══ Extrait retenu ══

France-Rwanda
/ Génocide
IIIème
phase
des auditions de la Commission sur l’implication de la France dans le
génocide
Audition du témoin 10 : Linda Melvern
Kigali, 02
juillet (ARI) : - La Commission
Mucyo sur l’implication de la France dans le génocide des Tutsi de 1994
au
Rwanda a auditionné ce lundi le dixième témoin de la troisième phase de
ses
auditions publiques, en la personne de Linda Melvern,
journaliste et chercheuse britannique.
Témoin n° 10 : Linda Melvern
Identification
du
témoin :
Ancienne journaliste d’investigation
au Sunday Times de
Londres ; professeur honoraire au département
de politique internationale de l’université de Galles ; auteur
de deux
ouvrages sur le génocide des Tutsi du Rwanda : «A
people Betrayed.The role of the West in the Rwanda’s Genocide »
en 2000 ; et « Conspiracy
to
murder. The Rwandan Genocide » en 2004.
Eléments essentiels de son témoignage:
La
déposition de Linda Melvern
devant la Commission Mucyo était centrée sur le rôle de la France et de
l’ancien Secrétaire Général des Nations Unies, l’Egyptien Boutros
Boutros
Ghali, dans la paralysie du processus de prise de décision du Conseil
de
Sécurité des Nations Unies entre 1993 et 1994. Une paralysie qui a
conduit à l’échec
du Conseil quant à la mise en pratique de la Convention de 1948 sur la
Prévention et la Répression du Crime de Génocide, laissant périr plus
d’un
million de Tutsi en trois mois en 1994 ; ce que Melvern
considère comme « l’un des plus
grands crimes du 20ème
siècle. » Les principales sources du témoin
sont : les archives
des Nations Unies, les documents du Département des Opérations de
Maintien de
la Paix, notamment tous les messages de terrain envoyés par le
commandant de la
MINUAR à l’époque, Roméo Dallaire aux Nations Unies et les réponses à
ces
messages ; de même qu’un document obtenu d’une source anonyme
contenant le
détail de ce qui était dit au cours des réunions discrètes et
informelles du
Conseil de Sécurité sur le Rwanda avant et durant le génocide.
·
La
France s’est servi de Boutros Boutros Ghali comme Secrétaire Général
des
Nations Unies pour bâtir une « ligue francophone » au
sein des
Nations Unies et qui a servi efficacement la politique de la France au
Rwanda
avant et durant le génocide.
1.

═══

• **Consigne**: Rédigez la suite du compte rendu de l'audition de Linda Melvern à partir de l'endroit où il s'interrompt. Les données n'entrent pas en jeu ici.

══ Données fournies ══

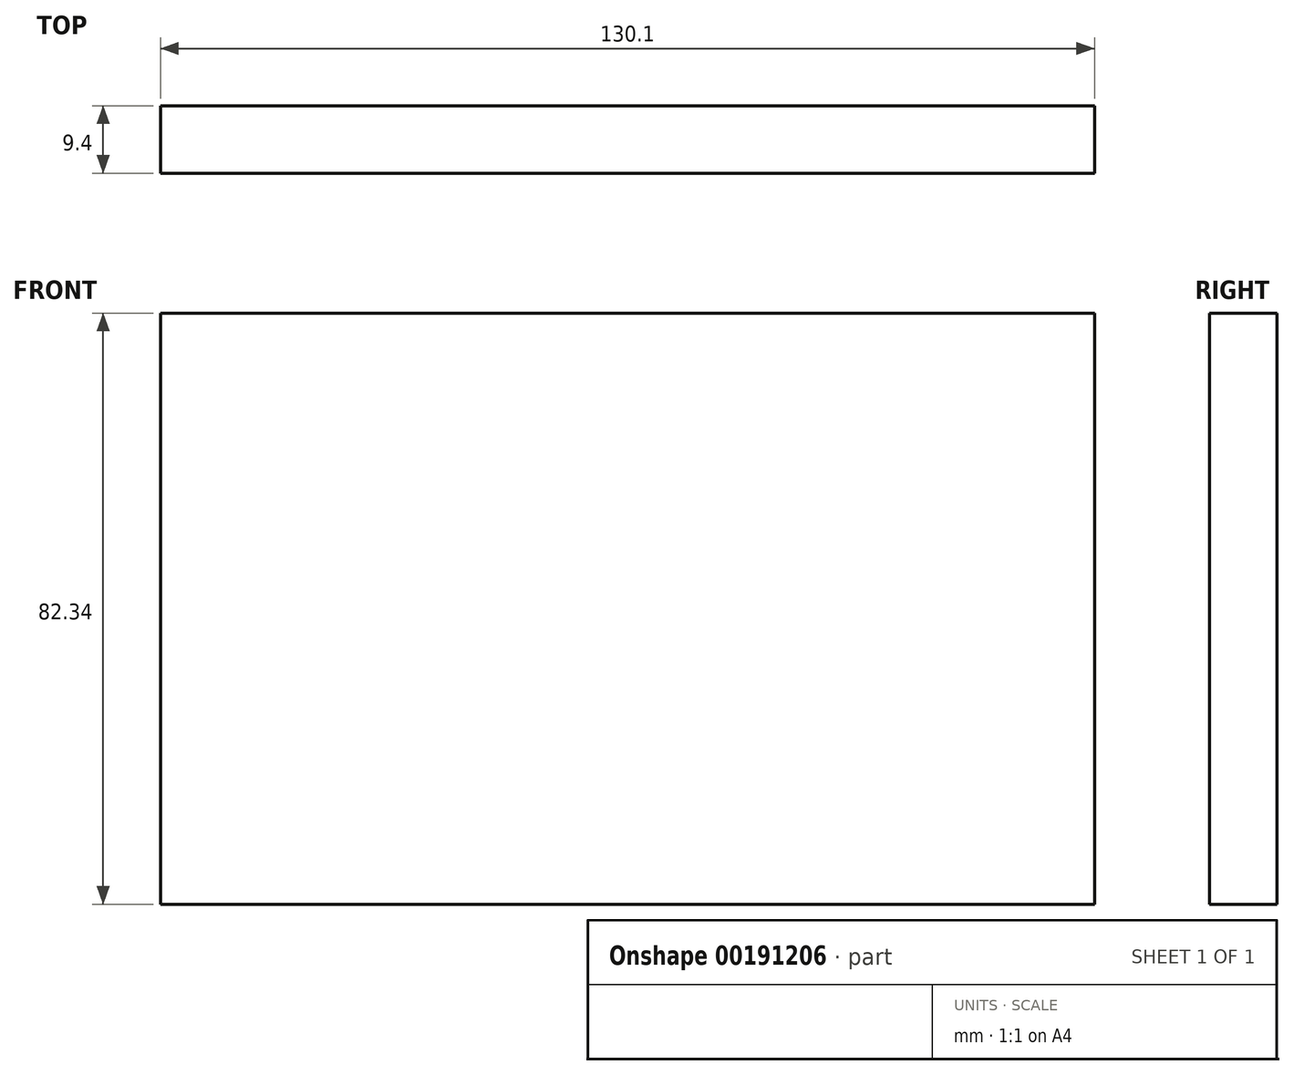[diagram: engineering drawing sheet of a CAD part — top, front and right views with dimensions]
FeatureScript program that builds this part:
annotation { "Feature Type Name" : "Feature", "Feature Type Description" : "" }
export const myFeature = defineFeature(function(context is Context, id is Id, definition is map)
    precondition{}
    {
        {
            var Q0;
            Q0=qCreatedBy(makeId("Front.planeOp"),FACE);
            var sketch = newSketch(context, id + "F0", { "sketchPlane" : qUnion([Q0])});
            skLineSegment(sketch, "E0.bottom", {"start": v(-65.81, 61.36) * mm, "end": v(64.29, 61.36) * mm});
            skLineSegment(sketch, "E0.top", {"start": v(-65.81, -20.98) * mm, "end": v(64.29, -20.98) * mm});
            skLineSegment(sketch, "E0.left", {"start": v(-65.81, 61.36) * mm, "end": v(-65.81, -20.98) * mm});
            skLineSegment(sketch, "E0.right", {"start": v(64.29, 61.36) * mm, "end": v(64.29, -20.98) * mm});
            skSolve(sketch);
        }
        {
            var Q0;
            Q0=makeQuery(id+"F0.imprint","IMPRINT",FACE,{"disambiguationData":[TD([[makeQuery(id+"F0.imprint","IMPRINT",EDGE,{"derivedFrom":sQuery(id+"F0.wireOp",EDGE,"E0.bottom")}),-1.0]])]});
            extrude(context, id + "F1", {"entities" : qUnion([Q0]), "depth" : 9.4 * mm});
        }
    });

═══

• **Résultat**:
Boutros Ghali était un ami personnel du Président français
François
Mitterand qui avait soutenu sa candidature au poste de Secrétaire
Général des
Nations Unies, initiative prise par la seule France parmi tous les
membres du
Conseil de Sécurité.
2.
C’est Boutros Ghali qui avait négocié l’entrée de l’Egypte
au sein de la
Francophonie.
3.
Dans ses mémoires, Boutros Ghali affirme qu’après sa
désignation comme
Secrétaire Général des Nations Unies, la deuxième personne qu’il a
appelé était
François Mitterand.
4.
Boutros Ghali connaissait le Rwanda mieux que quiconque au
sein des
Nations Unies. Il avait visité pour la première fois le Rwanda en 1983
et
toutes les relations diplomatiques entre l’Egypte et le Rwanda étaient
construites autour de sa personne. C’est lui qui avait facilité la
première
vente secrète d’armes au Rwanda par l’Egypte en octobre 1990 pour 5,889
millions de dollars lorsqu’il était vice-ministre des affaires
étrangères de
son pays. Jusqu’en 1993, l’Egypte avait vendu au Rwanda des armes pour
un total
de 23 millions de dollars.
5.
Lorsqu’en décembre 1999 Linda Melvern interroge Boutros
Ghali, alors
Secrétaire Général de la Francophonie sur son rôle dans la vente
d’armes au
Rwanda, il lui répond : « je
ne
pense pas que quelques milliers de fusils auraient fait la
différence. »
·
Au
cours des réunions discrètes et informelles du Conseil de Sécurité, la
France
est demeurée systématiquement silencieuse alors qu’en tant que membre
permanent
du Conseil de Sécurité, elle en savait plus sur le Rwanda que quiconque
des
autres membres. Le lieutenant général Roméo Dallaire est convaincu,
selon Linda
Melvern, que le refus de la France de partager l’information de ses
renseignements a coûté la vie à ses casques bleus, et qu’elle avait un
effet
déterminant sur le processus de prise de décision du Conseil de
Sécurité.
1.
Les rapports des renseignements belges au moment du
génocide montrent
que la France avait installé un système d’écoute sur le réseau
téléphonique
rwandais.
2.
Des documents attestent de la présence militaire française
au sein du
bataillon para-commando de l’armée rwandaise à l’aéroport ainsi que
dans des
centres d’entraînement militaire.
·
La
première décision de Boutros Ghali en faveur de la politique française
au
Rwanda fut de nommer un ami personnel comme représentant spécial de
l’ONU au
Rwanda, en la personne de l’ancien ministre des affaires étrangères du
Cameroun, Jacques Roger Booh Booh.
1.
Booh Booh n’était pas impartial. Il était proche de
certains ministres
du régime Habyarimana et comme représentant spécial de l’ONU, il
s’était
entouré de conseillers en provenance de pays
« franco-africains. »
2.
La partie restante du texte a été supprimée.